> _EXCERPT PROVIDED_
☆ ☆ ☆ ☆

The cleaned dataset, after the validation of the data and replacement of the missing values (all of them correspond to the same recipes), contains 947 observations.

# Check the structure of the original data frame
str(df)

# Column "recipe"
str(df$recipe) # Values are integer as it should since it's recipe ID
summary(df$recipe) # Values are in range (no negative values)
sum(is.na(df$recipe)) # There are no missing values

# Column "calories"
str(df$calories) # Values are numeric as it should
summary(df$calories) # Values are in range (no negative values)
sum(is.na(df$calories)) # There are 52 missing values

# Boxplot of calories by category
ggplot(df, aes(x=calories, y=category, fill = category)) +
  geom_boxplot() +
  labs(x="Calories per serving", 
       y="Category", 
       title = "Boxplot of calories by category",
       fill="Category")

☆ ☆ ☆ ☆

> _DATA SHOWN_
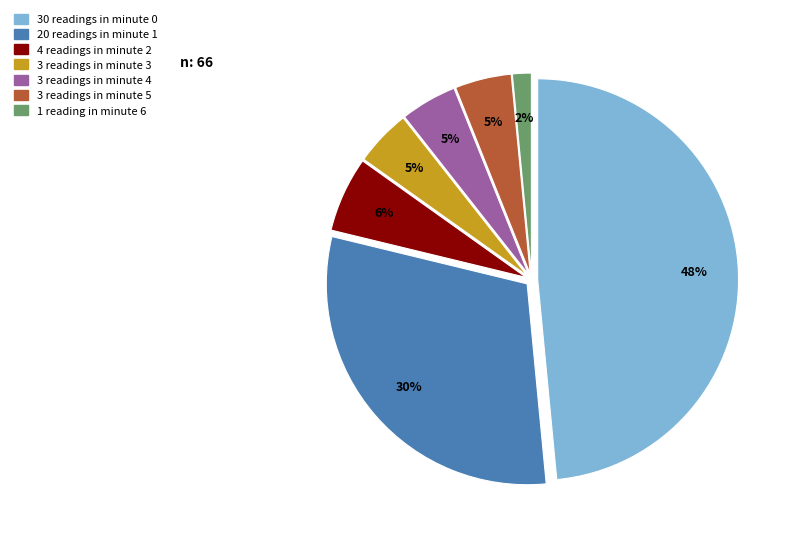

Is there a majority slice in this chart?

No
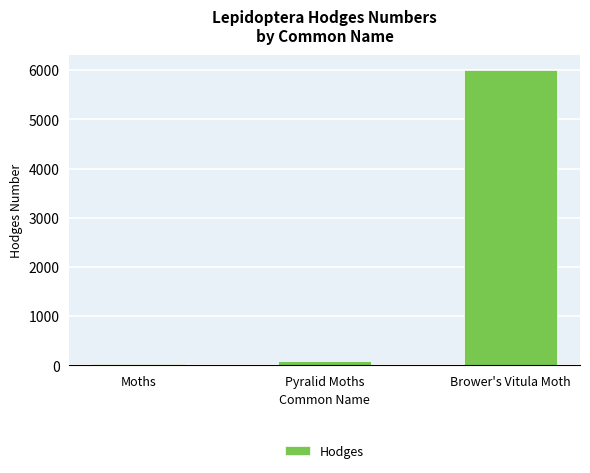

Rank the categories by value from highest to lowest.

Brower's Vitula Moth, Pyralid Moths, Moths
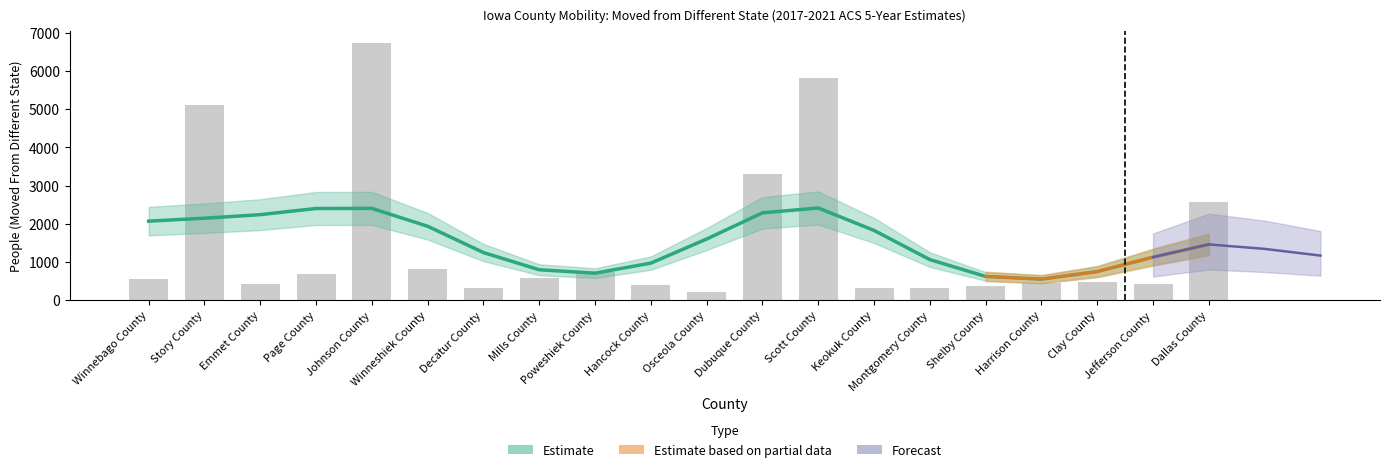

Reading left to right, what are all the values shown in this chart?

Winnebago County=560	Story County=5118	Emmet County=431	Page County=693	Johnson County=6717	Winneshiek County=806	Decatur County=309	Mills County=590	Poweshiek County=731	Hancock County=410	Osceola County=213	Dubuque County=3302	Scott County=5802	Keokuk County=331	Montgomery County=326	Shelby County=370	Harrison County=450	Clay County=470	Jefferson County=426	Dallas County=2572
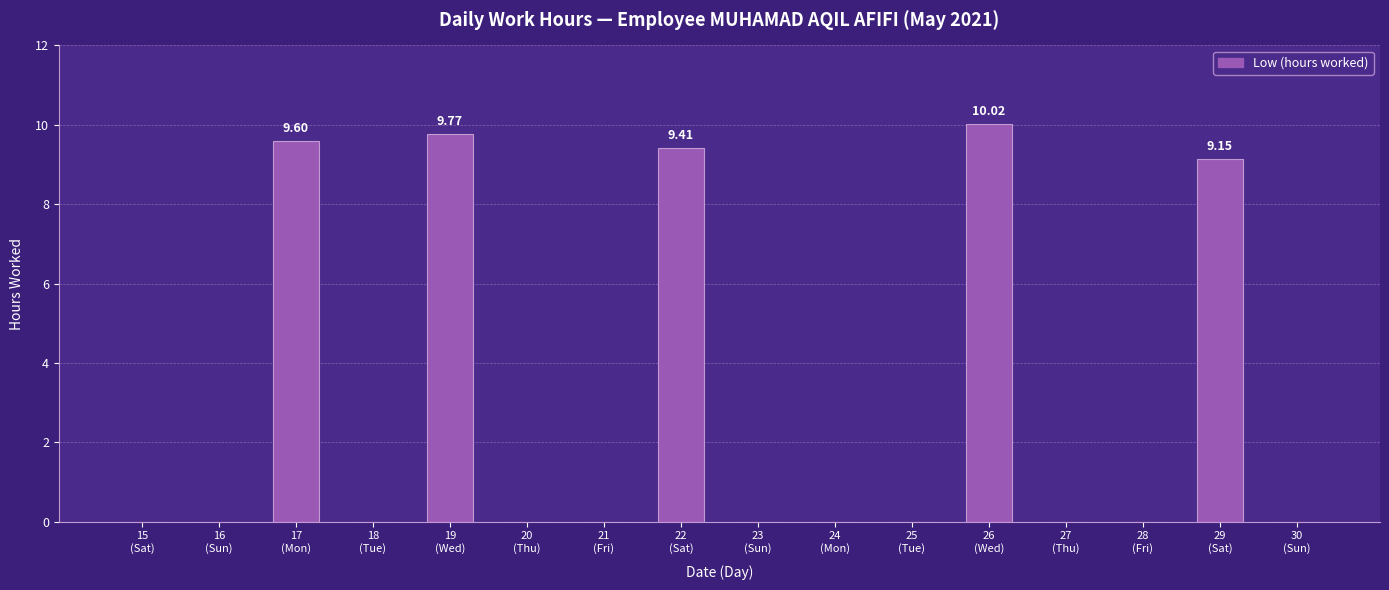

What is the sum of all values?

48.0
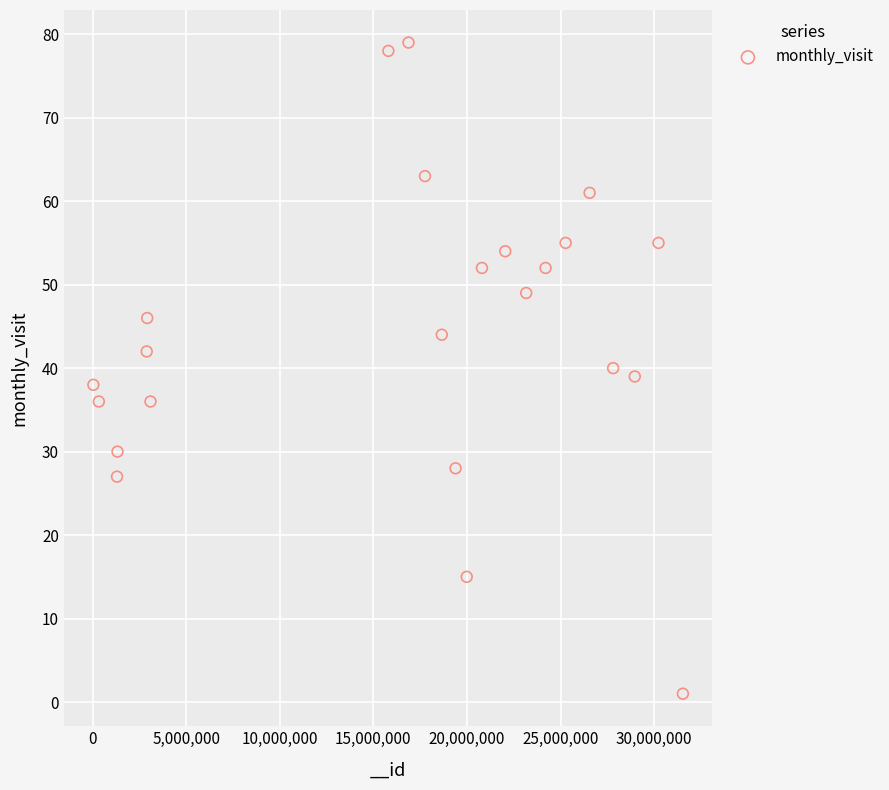

What is the range of X values (max minus min)?

31493973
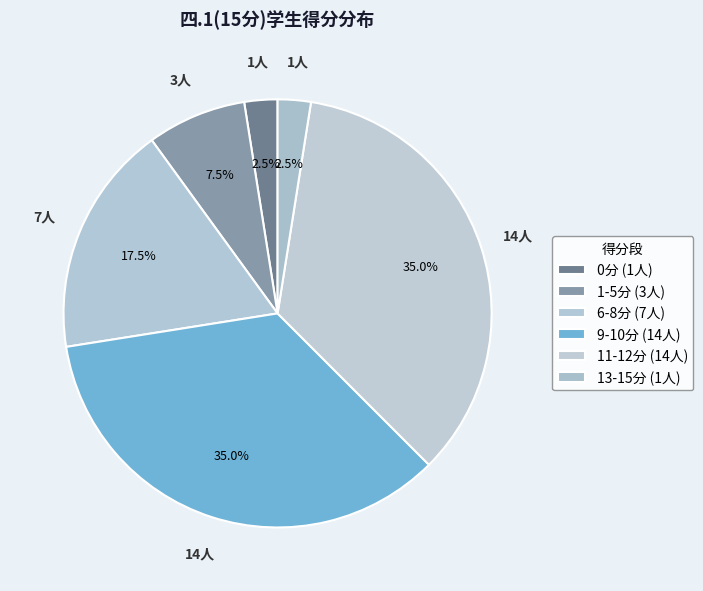

How many segments does this pie chart have?

6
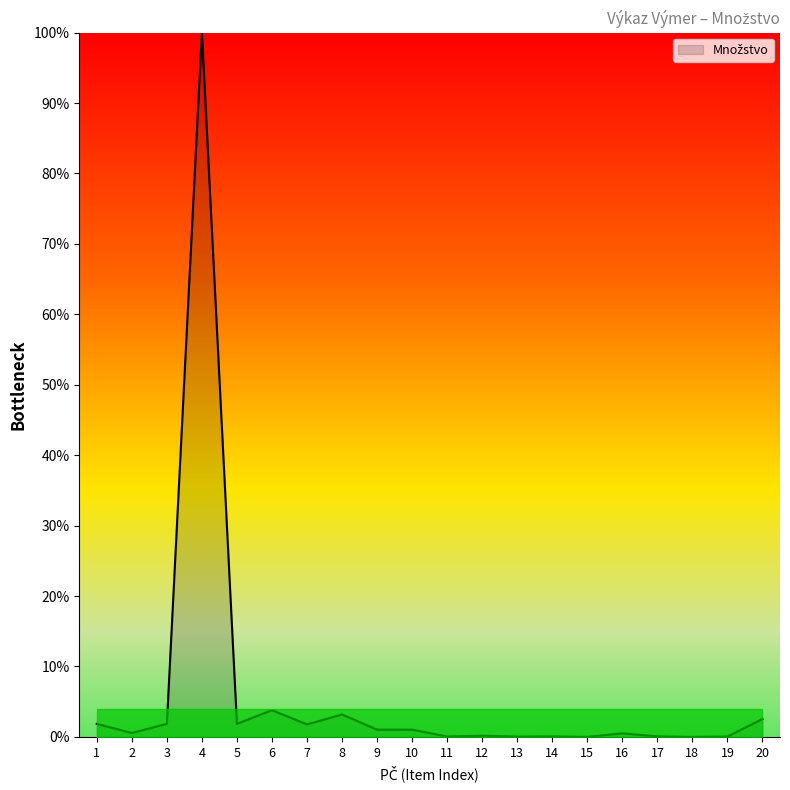

The chart shows a value of 0.0 at 18. True or false?

True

☆ ☆ ☆ ☆

> _USING THE INFORMATION_
(1) Copy out the listing lines from its first line through the line containing "Reading left to", including both ends, and omit the pictures.
(2) Resume the R code that checks the recipe data from its last line.

> _ANSWER SET_
(1)
Is there a majority slice in this chart?

No

Rank the categories by value from highest to lowest.

Brower's Vitula Moth, Pyralid Moths, Moths

Reading left to right, what are all the values shown in this chart?

(2)
# There are outliers in some categories, thus the missing values will be replaced in a later step with the median of calories based on the category.

# Column "carbohydrate"
str(df$carbohydrate) # Values are numeric as it should
summary(df$carbohydrate) # Values are in range (no negative values)
sum(is.na(df$carbohydrate)) # There are 52 missing values

# Boxplot of carbohydrates by category
ggplot(df, aes(x=carbohydrate, y=category, fill = category)) +
  geom_boxplot() +
  labs(x="Carbohydrates per serving (in grams)", 
       y="Category", 
       title = "Boxplot of carbohydrates by category",
       fill="Category")

# There are outliers in all categories, thus the missing values will be replaced in a later step with the median of carbohydrates based on the category.

# Column "sugar"
str(df$sugar) # Values are numeric as it should
summary(df$sugar) # Values are in range (no negative values)
sum(is.na(df$sugar)) # There are 52 missing values

# Boxplot of sugar by category
ggplot(df, aes(x=sugar, y=category, fill = category)) +
  geom_boxplot() +
  labs(x="Sugar per serving (in grams)", 
       y="Category", 
       title = "Boxplot of sugar by category",
       fill="Category")

# There are outliers in all categories, thus the missing values will be replaced in a later step with the median of sugar based on the category.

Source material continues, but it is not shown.